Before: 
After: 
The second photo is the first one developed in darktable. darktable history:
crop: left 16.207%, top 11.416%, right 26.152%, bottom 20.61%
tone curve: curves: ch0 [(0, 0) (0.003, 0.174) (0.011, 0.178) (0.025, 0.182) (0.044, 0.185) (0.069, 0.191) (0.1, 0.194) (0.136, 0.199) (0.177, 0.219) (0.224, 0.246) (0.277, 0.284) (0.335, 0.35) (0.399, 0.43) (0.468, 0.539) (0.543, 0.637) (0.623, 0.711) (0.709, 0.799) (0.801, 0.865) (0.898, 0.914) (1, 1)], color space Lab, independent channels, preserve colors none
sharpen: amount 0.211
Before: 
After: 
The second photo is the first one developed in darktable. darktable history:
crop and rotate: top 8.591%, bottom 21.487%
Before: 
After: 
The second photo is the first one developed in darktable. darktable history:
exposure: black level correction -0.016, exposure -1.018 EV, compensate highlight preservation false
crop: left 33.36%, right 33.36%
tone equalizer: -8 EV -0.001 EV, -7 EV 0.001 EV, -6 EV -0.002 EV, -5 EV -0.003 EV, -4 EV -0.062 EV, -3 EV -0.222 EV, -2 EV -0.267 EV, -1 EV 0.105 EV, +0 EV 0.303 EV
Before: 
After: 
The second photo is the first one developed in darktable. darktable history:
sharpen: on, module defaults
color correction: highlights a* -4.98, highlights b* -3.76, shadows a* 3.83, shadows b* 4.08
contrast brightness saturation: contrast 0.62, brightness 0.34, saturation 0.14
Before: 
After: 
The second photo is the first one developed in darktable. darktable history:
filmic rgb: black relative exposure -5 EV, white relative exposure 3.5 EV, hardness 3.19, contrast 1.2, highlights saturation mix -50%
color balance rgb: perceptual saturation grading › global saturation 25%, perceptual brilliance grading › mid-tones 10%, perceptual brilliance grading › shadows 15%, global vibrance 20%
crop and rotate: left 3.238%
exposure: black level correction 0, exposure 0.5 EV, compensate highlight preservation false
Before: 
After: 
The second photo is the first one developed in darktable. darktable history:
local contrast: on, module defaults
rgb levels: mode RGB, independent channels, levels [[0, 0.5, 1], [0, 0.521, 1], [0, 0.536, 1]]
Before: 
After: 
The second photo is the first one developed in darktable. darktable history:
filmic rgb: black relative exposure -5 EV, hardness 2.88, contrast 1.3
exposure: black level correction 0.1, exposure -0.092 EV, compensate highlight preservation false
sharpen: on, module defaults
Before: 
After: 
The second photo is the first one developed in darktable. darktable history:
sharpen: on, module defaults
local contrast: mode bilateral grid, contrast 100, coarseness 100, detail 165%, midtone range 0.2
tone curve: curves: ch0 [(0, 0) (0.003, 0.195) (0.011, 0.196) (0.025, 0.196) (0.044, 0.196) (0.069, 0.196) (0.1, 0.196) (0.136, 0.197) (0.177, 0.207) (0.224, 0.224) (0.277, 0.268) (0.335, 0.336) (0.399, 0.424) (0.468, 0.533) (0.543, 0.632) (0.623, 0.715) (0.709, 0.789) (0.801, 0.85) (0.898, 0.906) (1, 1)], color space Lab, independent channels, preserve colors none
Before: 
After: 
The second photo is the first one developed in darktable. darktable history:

++++

> EXERCISE INSTRUCTIONS
Turn the lines above into a Markdown table with two columns, Row and Line, numbering each row and omitting blank lines.

> RESPONSE BELOW
| Row | Line |
|---|---|
| 1 | Before:  |
| 2 | After:  |
| 3 | The second photo is the first one developed in darktable. darktable history: |
| 4 | crop: left 16.207%, top 11.416%, right 26.152%, bottom 20.61% |
| 5 | tone curve: curves: ch0 [(0, 0) (0.003, 0.174) (0.011, 0.178) (0.025, 0.182) (0.044, 0.185) (0.069, 0.191) (0.1, 0.194) (0.136, 0.199) (0.177, 0.219) (0.224, 0.246) (0.277, 0.284) (0.335, 0.35) (0.399, 0.43) (0.468, 0.539) (0.543, 0.637) (0.623, 0.711) (0.709, 0.799) (0.801, 0.865) (0.898, 0.914) (1, 1)], color space Lab, independent channels, preserve colors none |
| 6 | sharpen: amount 0.211 |
| 7 | Before:  |
| 8 | After:  |
| 9 | The second photo is the first one developed in darktable. darktable history: |
| 10 | crop and rotate: top 8.591%, bottom 21.487% |
| 11 | Before:  |
| 12 | After:  |
| 13 | The second photo is the first one developed in darktable. darktable history: |
| 14 | exposure: black level correction -0.016, exposure -1.018 EV, compensate highlight preservation false |
| 15 | crop: left 33.36%, right 33.36% |
| 16 | tone equalizer: -8 EV -0.001 EV, -7 EV 0.001 EV, -6 EV -0.002 EV, -5 EV -0.003 EV, -4 EV -0.062 EV, -3 EV -0.222 EV, -2 EV -0.267 EV, -1 EV 0.105 EV, +0 EV 0.303 EV |
| 17 | Before:  |
| 18 | After:  |
| 19 | The second photo is the first one developed in darktable. darktable history: |
| 20 | sharpen: on, module defaults |
| 21 | color correction: highlights a* -4.98, highlights b* -3.76, shadows a* 3.83, shadows b* 4.08 |
| 22 | contrast brightness saturation: contrast 0.62, brightness 0.34, saturation 0.14 |
| 23 | Before:  |
| 24 | After:  |
| 25 | The second photo is the first one developed in darktable. darktable history: |
| 26 | filmic rgb: black relative exposure -5 EV, white relative exposure 3.5 EV, hardness 3.19, contrast 1.2, highlights saturation mix -50% |
| 27 | color balance rgb: perceptual saturation grading › global saturation 25%, perceptual brilliance grading › mid-tones 10%, perceptual brilliance grading › shadows 15%, global vibrance 20% |
| 28 | crop and rotate: left 3.238% |
| 29 | exposure: black level correction 0, exposure 0.5 EV, compensate highlight preservation false |
| 30 | Before:  |
| 31 | After:  |
| 32 | The second photo is the first one developed in darktable. darktable history: |
| 33 | local contrast: on, module defaults |
| 34 | rgb levels: mode RGB, independent channels, levels [[0, 0.5, 1], [0, 0.521, 1], [0, 0.536, 1]] |
| 35 | Before:  |
| 36 | After:  |
| 37 | The second photo is the first one developed in darktable. darktable history: |
| 38 | filmic rgb: black relative exposure -5 EV, hardness 2.88, contrast 1.3 |
| 39 | exposure: black level correction 0.1, exposure -0.092 EV, compensate highlight preservation false |
| 40 | sharpen: on, module defaults |
| 41 | Before:  |
| 42 | After:  |
| 43 | The second photo is the first one developed in darktable. darktable history: |
| 44 | sharpen: on, module defaults |
| 45 | local contrast: mode bilateral grid, contrast 100, coarseness 100, detail 165%, midtone range 0.2 |
| 46 | tone curve: curves: ch0 [(0, 0) (0.003, 0.195) (0.011, 0.196) (0.025, 0.196) (0.044, 0.196) (0.069, 0.196) (0.1, 0.196) (0.136, 0.197) (0.177, 0.207) (0.224, 0.224) (0.277, 0.268) (0.335, 0.336) (0.399, 0.424) (0.468, 0.533) (0.543, 0.632) (0.623, 0.715) (0.709, 0.789) (0.801, 0.85) (0.898, 0.906) (1, 1)], color space Lab, independent channels, preserve colors none |
| 47 | Before:  |
| 48 | After:  |
| 49 | The second photo is the first one developed in darktable. darktable history: |